It is possible that today’s children could have a shorter life expectancy than their parents and grandparents. This shocking thought comes to mind because children are becoming increasingly overweight, with a corresponding increase in the incidence of chronic diseases such as diabetes and cardiovascular problems, which shorten life expectancy. This article will present some facts you should know about the prevalence of overweight in children, the resulting health effects, factors that are thought to be contributing to the problem, and finally what you, as an early childhood educator, can do to help prevent childhood overweight.
Overweight in children and adolescents is a result of prolonged positive energy imbalance. That is, the calories children consume exceed the calories they expend. The exact reason for this imbalance among children is not clear (Odgen, Flegal, Carroll & Johnson, 2002). However, these are the three factors making up the energy balance equation that determines children’s body weight: 1) Food intake, including sugar consumption, snacking habits, etc.; 2) Amount of physical activity; and 3) Resting energy expenditure.
Others have proposed additional factors, including genetic factors such as ethnicity, demographics such as family size and number of siblings, geographic location (area of the United States or rural versus urban), socioeconomic factors, educational levels of family, and even season of the year (Klesges, Shelton, & Klesges, 1993).

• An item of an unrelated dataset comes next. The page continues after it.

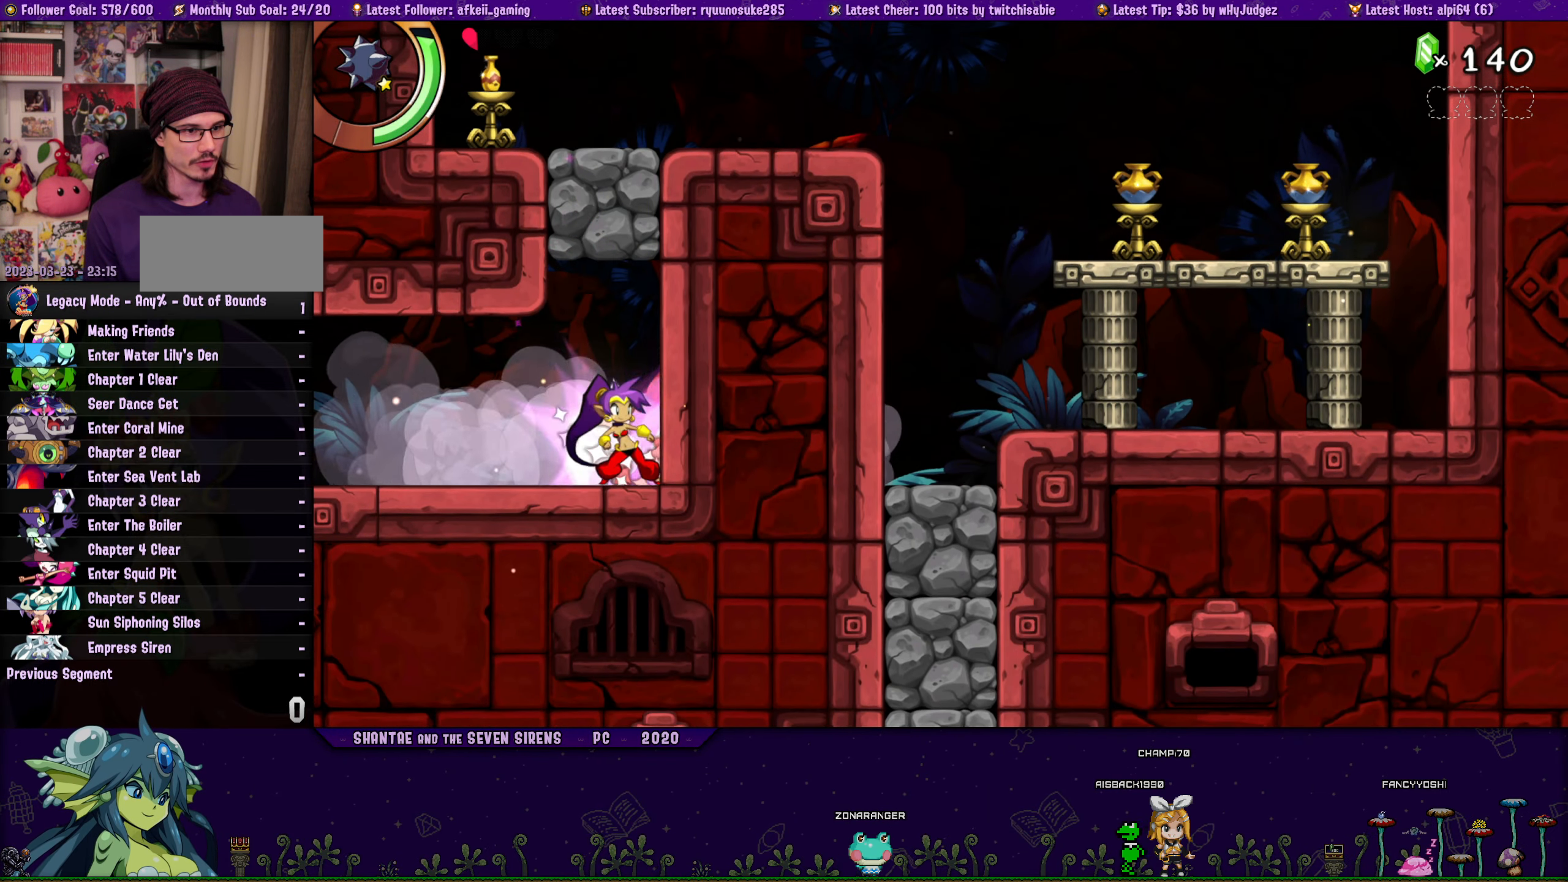
{"buttons": ["CROSS", "L1", "DPAD_RIGHT"], "button_events": [[34, "CROSS", "down"], [50, "DPAD_LEFT", "down"], [150, "CROSS", "up"], [150, "R1", "down"], [200, "DPAD_LEFT", "up"], [234, "R1", "up"], [450, "DPAD_RIGHT", "down"], [484, "CROSS", "down"], [500, "L1", "down"]]}
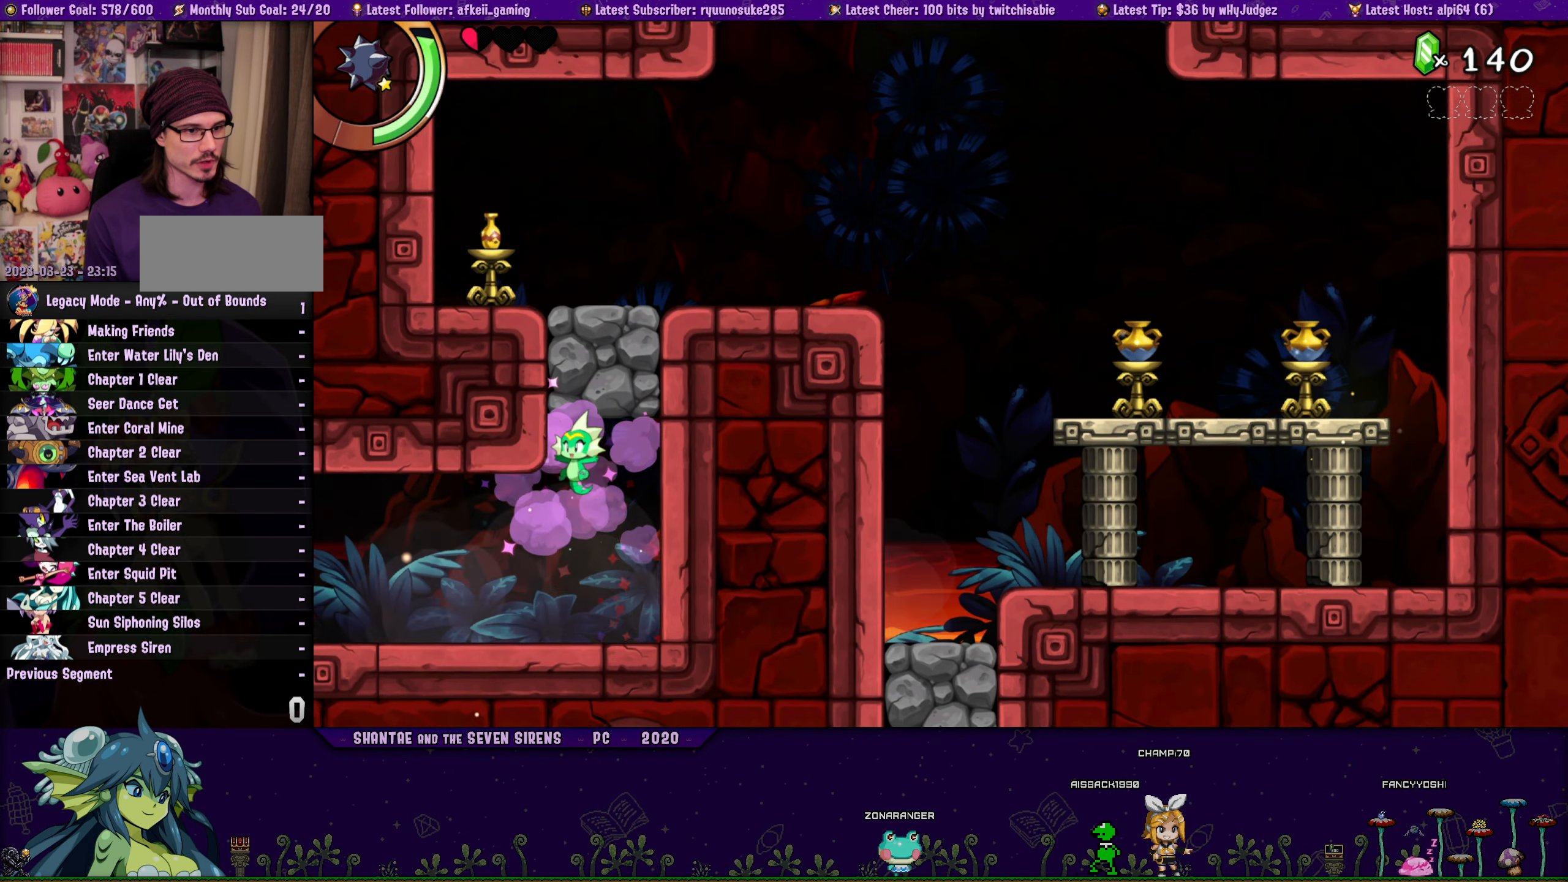
{"buttons": [], "button_events": [[134, "L1", "up"], [484, "CROSS", "up"], [484, "DPAD_RIGHT", "up"]]}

Body mass index (BMI) is a measure of weight in relation to height. BMI has been a well-established measure of overweight for adults and now is available for the screening of children through the use of special growth charts labeled BMI-for-Age. It is no longer recommended to label children as “obese”, but rather “overweight” or “at risk of overweight”, since “obese” is generally used to describe the amount of body fat, and BMI-for-Age does not detect the percentage of body fat. BMI-for-Age provides a practical and useful screening tool to identify childhood overweight because of its simplicity and low cost. However, caution must be used in interpreting the results because of varying growth rates and possible ethnic differences. It is calculated as follows:
Metric: BMI = weight (kg) / stature (cm) / stature (cm) x 10,000
English: BMI = weight (lb) / stature (in) / stature (in) x 703
The resulting BMI must then be plotted on growth charts for boys and girls ages two to 20. More information about using BMI-for-Age to screen for childhood overweight can be found at the Centers for Disease Control (CDC) website: http://www.cdc.gov/growthcharts.
Prevalence and Trends in Childhood Overweight
The incidence of childhood overweight is increasing, and the rate of increase is accelerating (Freedman, Srinivasan, Valdez, Williamson, & Berenson, 1997). According to the 1999-2000 data collection of the National Health and Nutrition Examination Survey (NHANES) as reported by Ogden, Flegal, Carroll, and Johnson (2002), the percentage of children ages six to 11 who are overweight as defined by being in >95th percentile of BMI-for-Age has risen to 15.3%. They also reported that by comparison, NHANES I (1971-1974) data found only 4% of children ages six-11 were overweight. If the “at risk of overweight” category of 85th to 95th percentile is included in this figure, the number increases to 30.3% of children studied. This increase is often called “dramatic” and “epidemic”, with the sharpest increases among boys, African-Americans, Hispanics, and those living in southern states (Strauss and Pollack, 2001). Children of lower socioeconomic status also tend to be heavier (Wolfe, Campbell, Frongillo, Haas, and Melnik, 1994).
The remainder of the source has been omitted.